First, make sure you have the newest version of Udapi. If you have already installed Udapi using git clone, just run git pull. If you have not installed Udapi yet, run

Details

The command below installs Udapi from GitHub (from the master branch). With pip3 install --user --upgrade udapi, you can install the last version released on PyPI (possibly older).
The exclamation mark (!) in Jupyter or IPython means that the following command will be executed by the system shell (e.g. Bash).

In [ ]:

!pip3 install --user --upgrade git+https://github.com/udapi/udapi-python.git

Now, make sure you can run the command-line interface udapy, e.g. by printing the help message.

In [1]:

!udapy -h

usage: udapy [optional_arguments] scenario

udapy - Python interface to Udapi - API for Universal Dependencies

Examples of usage:
  udapy -s read.Sentences udpipe.En < in.txt > out.conllu
  udapy -T < sample.conllu | less -R
  udapy -HAM ud.MarkBugs < sample.conllu > bugs.html

positional arguments:
  scenario              A sequence of blocks and their parameters.

optional arguments:
  -h, --help            show this help message and exit
  -q, --quiet           Warning, info and debug messages are suppressed. Only fatal errors are reported.
  -v, --verbose         Warning, info and debug messages are printed to the STDERR.
  -s, --save            Add write.Conllu to the end of the scenario
  -T, --save_text_mode_trees
                        Add write.TextModeTrees color=1 to the end of the scenario
  -H, --save_html       Add write.TextModeTreesHtml color=1 to the end of the scenario
  -A, --save_all_attributes
                        Add attributes=form,lemma,upos,xpos,feats,deprel,misc (to be used after -T and -H)
  -C, --save_comments   Add print_comments=1 (to be used after -T and -H)
  -M, --marked_only     Add marked_only=1 to the end of the scenario (to be used after -T and -H)
  -N, --no_color        Add color=0 to the end of the scenario, this overrides color=1 of -T and -H

See http://udapi.github.io

Details: If the previous command fails with "udapy: command not found"

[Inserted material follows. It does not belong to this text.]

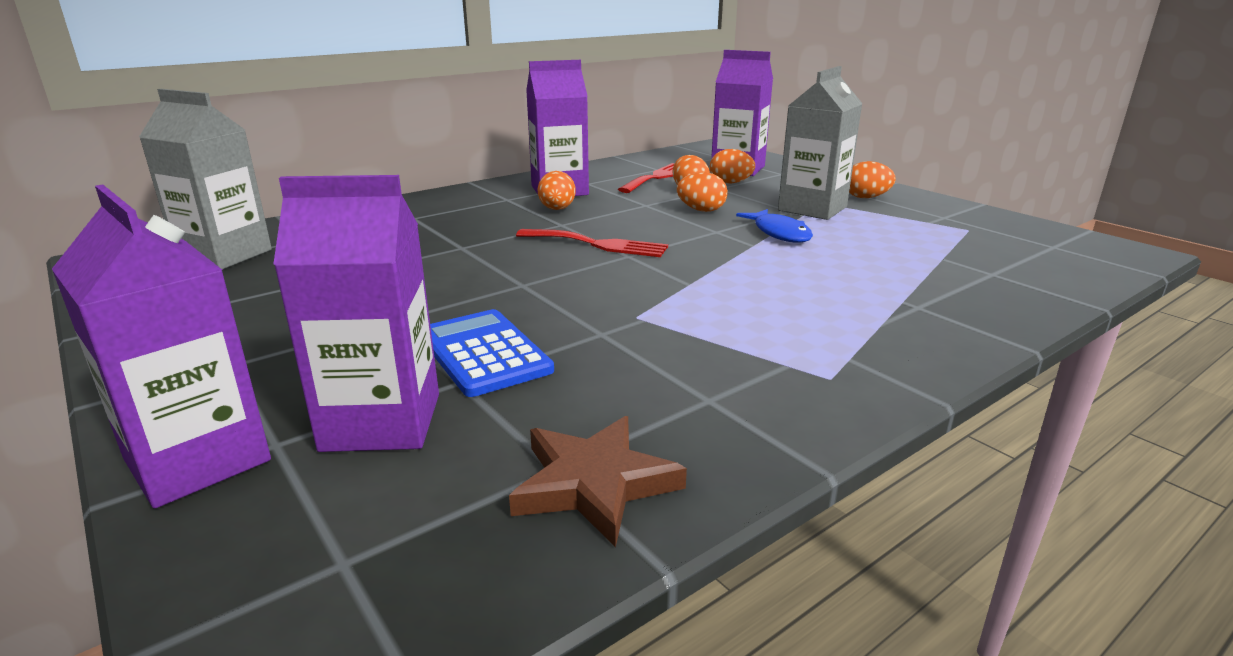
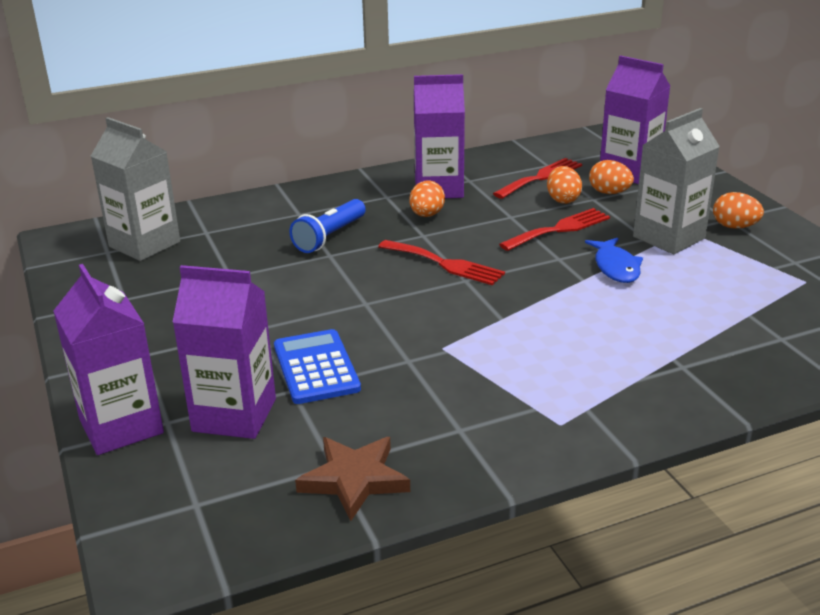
camera: 15 degrees right, 5 degrees up
(456, 233) = (330, 237): none -> blue flashlight
(701, 210) = (559, 229): orange egg -> red fork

This means that Udapi is not properly installed. When installing Udapi with pip3 --user, it is installed into ~/.local/lib/python3.6/site-packages/udapi/ (or similar depending on your Python version) and the wrapper into ~/.local/bin. Thus you need to

export PATH="$HOME/.local/bin/:$PATH"

Browse CoNLL-U files¶

Get sample UD data¶

Download and extract ud20sample.tgz. There are just 100 sentences for each of the 70 treebanks (sample.conllu), plus 4 bigger files (train.conllu and dev.conllu) for German, English, French and Czech. For full UD (2.0 or newer), go to Lindat.

In [3]:

!wget http://ufal.mff.cuni.cz/~popel/udapi/ud20sample.tgz
!tar -xf ud20sample.tgz
%cd sample

--2020-12-01 07:53:37--  http://ufal.mff.cuni.cz/~popel/udapi/ud20sample.tgz
Resolving ufal.mff.cuni.cz (ufal.mff.cuni.cz)... 195.113.20.52
Connecting to ufal.mff.cuni.cz (ufal.mff.cuni.cz)|195.113.20.52|:80... connected.
HTTP request sent, awaiting response... 200 OK
Length: 4670982 (4,5M) [application/x-gzip]
Saving to: ‘ud20sample.tgz.1’

ud20sample.tgz.1    100%[===================>]   4,45M  1,49MB/s    in 3,0s    

2020-12-01 07:53:40 (1,49 MB/s) - ‘ud20sample.tgz.1’ saved [4670982/4670982]

/home/martin/udapi/python/notebook/sample

Let's choose one of the sample files and see the raw CoNLL-U format.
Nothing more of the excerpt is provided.